Les musiciens québécois pressent Ottawa d'appliquer une redevance sur les supports audionumériques. Le chanteur Bruno Pelletier a fait circuler la semaine dernière une lettre visant à mobiliser ses collègues contre l'immobilisme du gouvernement fédéral relativement à la question de la redevance sur la copie privée, en vertu de laquelle un montant, perçu sur le prix des CD et cassettes vierges, est redistribué aux ayants droit.

Selon Annie Morin, directrice d'Artisti, la société de gestion de droits collectifs de l'Union des artistes qui compte près de 2200 membres, «quelques dizaines» d'artistes auraient déjà appuyé la lettre, qui devrait être envoyée aux médias prochainement «pour sensibiliser le public à la situation». Mme Morin, qui est aussi présidente de la Société canadienne de perception de la copie privée (SCPCP), souligne que les sommes redistribuées aux ayants droit, en baisse de 60 % en trois ans, ont fondu comme neige au soleil.

«En 2008, les sommes disponibles à la redistribution étaient de 27,6 M$; en 2009, elles étaient de 19,8 M$, et on prévoit qu'elles seraient d'environ 10 M$ cette année», affirme-t-elle avant d'expliquer que cette baisse serait liée aux nouvelles habitudes des consommateurs.

Si la directrice d'Artisti insiste pour dire que l'initiative de Bruno Pelletier, membre du conseil d'administration d'Artisti, est celle d'un groupe d'artistes préoccupés par la situation, c'est sa société rattachée à l'UDA qui a sonné l'alarme il y a deux semaines en faisant parvenir un chèque de 0,00 $ à ses membres pour les amener à réfléchir.

Le message est clair: puisque plus personne n'achète la bonne vieille cassette, que la musique est désormais davantage copiée sur un baladeur numérique que sur un CD vierge, il faut relancer le débat à propos des redevances sur les «appareils destinés, conçus et mis en marché pour écouter de la musique», précise Annie Morin. Les iPods, par exemple, mais aussi les téléphones intelligents, disques durs et autres outils de stockage de mémoire virtuelle.

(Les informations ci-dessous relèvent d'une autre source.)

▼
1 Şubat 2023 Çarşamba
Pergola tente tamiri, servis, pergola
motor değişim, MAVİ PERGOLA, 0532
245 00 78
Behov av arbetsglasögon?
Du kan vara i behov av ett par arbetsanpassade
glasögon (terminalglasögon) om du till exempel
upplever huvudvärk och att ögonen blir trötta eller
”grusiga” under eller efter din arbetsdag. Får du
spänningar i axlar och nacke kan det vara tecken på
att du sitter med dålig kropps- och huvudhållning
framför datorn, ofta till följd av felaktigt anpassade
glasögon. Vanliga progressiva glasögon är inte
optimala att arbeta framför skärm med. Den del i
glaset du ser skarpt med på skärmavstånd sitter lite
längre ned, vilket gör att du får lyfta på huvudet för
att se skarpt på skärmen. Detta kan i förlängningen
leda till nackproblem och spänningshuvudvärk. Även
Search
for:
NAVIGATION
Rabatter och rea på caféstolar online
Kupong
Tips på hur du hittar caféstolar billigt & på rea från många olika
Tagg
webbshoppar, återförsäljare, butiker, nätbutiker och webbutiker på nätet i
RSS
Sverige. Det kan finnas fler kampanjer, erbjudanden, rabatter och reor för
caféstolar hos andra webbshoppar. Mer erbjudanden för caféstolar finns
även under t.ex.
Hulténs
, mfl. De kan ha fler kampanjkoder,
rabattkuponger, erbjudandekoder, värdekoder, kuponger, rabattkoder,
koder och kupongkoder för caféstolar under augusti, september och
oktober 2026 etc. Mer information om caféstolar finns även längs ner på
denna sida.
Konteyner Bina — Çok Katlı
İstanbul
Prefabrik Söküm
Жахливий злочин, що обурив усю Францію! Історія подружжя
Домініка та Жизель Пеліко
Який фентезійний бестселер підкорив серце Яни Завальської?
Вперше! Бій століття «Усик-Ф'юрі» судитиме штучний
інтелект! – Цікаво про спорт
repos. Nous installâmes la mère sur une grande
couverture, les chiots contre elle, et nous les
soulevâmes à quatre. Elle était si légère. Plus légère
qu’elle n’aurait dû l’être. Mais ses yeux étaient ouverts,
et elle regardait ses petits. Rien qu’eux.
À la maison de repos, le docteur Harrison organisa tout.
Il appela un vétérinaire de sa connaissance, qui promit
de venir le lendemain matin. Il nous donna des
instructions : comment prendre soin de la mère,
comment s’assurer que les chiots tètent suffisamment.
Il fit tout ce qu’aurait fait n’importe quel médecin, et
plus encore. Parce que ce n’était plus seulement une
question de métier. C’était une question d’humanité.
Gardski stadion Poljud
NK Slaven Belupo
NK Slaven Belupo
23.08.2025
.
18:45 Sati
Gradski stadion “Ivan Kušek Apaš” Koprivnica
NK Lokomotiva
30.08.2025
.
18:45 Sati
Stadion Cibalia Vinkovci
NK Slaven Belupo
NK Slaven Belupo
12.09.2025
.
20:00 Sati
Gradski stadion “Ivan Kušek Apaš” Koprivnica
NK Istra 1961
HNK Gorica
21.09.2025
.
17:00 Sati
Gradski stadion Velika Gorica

La bataille est cependant loin d'être gagnée. Il y a quatre ans, la Commission du droit d'auteur du Canada avait rejeté l'idée d'appliquer le régime de perception de la copie privée aux iPods et autres baladeurs mp3.

«Rien n'est prévu dans la loi à cet effet, mais en 2004, la Commission avait déjà prononcé un tarif s'appliquant à ces baladeurs, et ce tarif proposé allait de 2$ à 25$ par appareil, selon sa capacité de stockage», indique Annie Morin. «Dans l'éventualité où la Commission intervienne sur cette question, il faudra trouver l'équilibre entre les droits des artistes, des consommateurs et des fabricants d'appareils.»

Les artistes relancent le débat au moment où des rumeurs circulent à Ottawa concernant la nouvelle Loi sur les droits d'auteur au Canada, qui pourrait bientôt être déposée.

«Présentement, il y a péril en la demeure, s'inquiète Marie-Denise Pelletier. Le régime existe depuis 1997, il n'a pas été revu et on sait que le gouvernement Harper veut l'abolir. On est au début d'un processus de conscientisation. On se fait dire trop souvent que les artistes ne s'impliquent pas assez. Et on sait très bien que les grosses compagnies et les multinationales campent à Ottawa. Je crois sincèrement que si tous les artistes se tiennent par la main, on peut faire bouger les choses.»